**SUPPLIED ENTRIES**
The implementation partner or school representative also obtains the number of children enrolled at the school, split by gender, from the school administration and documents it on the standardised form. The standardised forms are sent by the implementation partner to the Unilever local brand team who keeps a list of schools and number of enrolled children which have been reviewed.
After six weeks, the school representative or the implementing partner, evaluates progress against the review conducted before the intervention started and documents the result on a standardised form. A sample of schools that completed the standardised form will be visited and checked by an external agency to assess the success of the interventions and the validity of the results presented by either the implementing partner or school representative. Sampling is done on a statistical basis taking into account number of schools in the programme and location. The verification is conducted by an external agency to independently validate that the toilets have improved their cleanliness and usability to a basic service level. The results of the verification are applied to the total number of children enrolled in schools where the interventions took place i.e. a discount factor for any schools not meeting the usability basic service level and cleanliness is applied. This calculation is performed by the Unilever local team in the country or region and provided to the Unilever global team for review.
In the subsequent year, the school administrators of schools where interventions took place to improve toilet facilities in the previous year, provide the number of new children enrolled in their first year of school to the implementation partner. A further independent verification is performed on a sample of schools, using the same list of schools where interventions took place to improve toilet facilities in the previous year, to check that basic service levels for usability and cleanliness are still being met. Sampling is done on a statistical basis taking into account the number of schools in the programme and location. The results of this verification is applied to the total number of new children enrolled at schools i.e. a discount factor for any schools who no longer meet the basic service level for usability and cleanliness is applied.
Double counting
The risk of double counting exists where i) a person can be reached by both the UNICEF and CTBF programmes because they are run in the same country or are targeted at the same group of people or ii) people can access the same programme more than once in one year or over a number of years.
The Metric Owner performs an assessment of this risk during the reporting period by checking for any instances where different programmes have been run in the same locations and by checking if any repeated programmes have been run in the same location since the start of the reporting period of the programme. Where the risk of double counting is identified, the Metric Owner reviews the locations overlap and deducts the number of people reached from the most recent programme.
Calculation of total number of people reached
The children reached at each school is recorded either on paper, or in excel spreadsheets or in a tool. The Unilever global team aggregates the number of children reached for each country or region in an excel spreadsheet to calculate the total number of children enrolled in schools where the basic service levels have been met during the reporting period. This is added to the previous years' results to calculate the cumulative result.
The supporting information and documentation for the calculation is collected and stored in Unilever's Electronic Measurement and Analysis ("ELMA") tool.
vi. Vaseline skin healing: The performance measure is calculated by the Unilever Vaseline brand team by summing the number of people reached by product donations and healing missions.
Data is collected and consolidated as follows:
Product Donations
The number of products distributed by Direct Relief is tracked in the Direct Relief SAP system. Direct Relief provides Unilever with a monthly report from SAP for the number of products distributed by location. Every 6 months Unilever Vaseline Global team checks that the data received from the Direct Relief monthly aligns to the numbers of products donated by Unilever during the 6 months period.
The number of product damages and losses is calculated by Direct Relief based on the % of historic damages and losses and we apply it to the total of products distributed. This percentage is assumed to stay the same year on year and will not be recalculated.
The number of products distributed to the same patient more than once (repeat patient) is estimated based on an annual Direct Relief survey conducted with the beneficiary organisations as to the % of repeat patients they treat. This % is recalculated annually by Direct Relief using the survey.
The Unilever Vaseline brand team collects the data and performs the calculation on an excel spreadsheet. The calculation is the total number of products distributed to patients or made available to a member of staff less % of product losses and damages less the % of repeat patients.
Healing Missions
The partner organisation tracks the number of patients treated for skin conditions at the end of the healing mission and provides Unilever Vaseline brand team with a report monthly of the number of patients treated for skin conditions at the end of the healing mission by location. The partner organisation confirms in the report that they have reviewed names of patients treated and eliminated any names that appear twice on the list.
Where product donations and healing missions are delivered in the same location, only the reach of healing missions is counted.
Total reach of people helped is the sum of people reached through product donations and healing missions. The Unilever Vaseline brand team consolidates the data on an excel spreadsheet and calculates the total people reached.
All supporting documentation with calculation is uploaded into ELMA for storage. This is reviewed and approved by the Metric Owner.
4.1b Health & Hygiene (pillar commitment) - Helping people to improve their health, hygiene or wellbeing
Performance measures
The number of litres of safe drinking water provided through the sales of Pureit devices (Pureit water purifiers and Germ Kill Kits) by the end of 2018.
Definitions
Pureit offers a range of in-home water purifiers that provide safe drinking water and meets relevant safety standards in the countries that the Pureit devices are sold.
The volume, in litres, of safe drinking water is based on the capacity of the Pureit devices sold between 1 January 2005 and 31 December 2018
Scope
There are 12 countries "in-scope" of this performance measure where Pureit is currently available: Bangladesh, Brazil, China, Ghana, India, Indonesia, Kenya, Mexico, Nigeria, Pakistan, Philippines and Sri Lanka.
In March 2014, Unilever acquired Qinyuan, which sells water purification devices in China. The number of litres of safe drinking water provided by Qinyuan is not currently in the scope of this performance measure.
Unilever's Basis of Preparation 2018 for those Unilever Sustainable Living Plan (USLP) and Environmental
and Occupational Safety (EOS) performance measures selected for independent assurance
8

**YOUR INSTRUCTIONS**
In the data above, which lines lie between the line with "The number of litres of safe drinking water provided through" and the line with "Pureit offers a", inclusive? Print those lines exactly and nothing else.

**EXERCISE ANSWER**
The number of litres of safe drinking water provided through the sales of Pureit devices (Pureit water purifiers and Germ Kill Kits) by the end of 2018.
Definitions
Pureit offers a range of in-home water purifiers that provide safe drinking water and meets relevant safety standards in the countries that the Pureit devices are sold.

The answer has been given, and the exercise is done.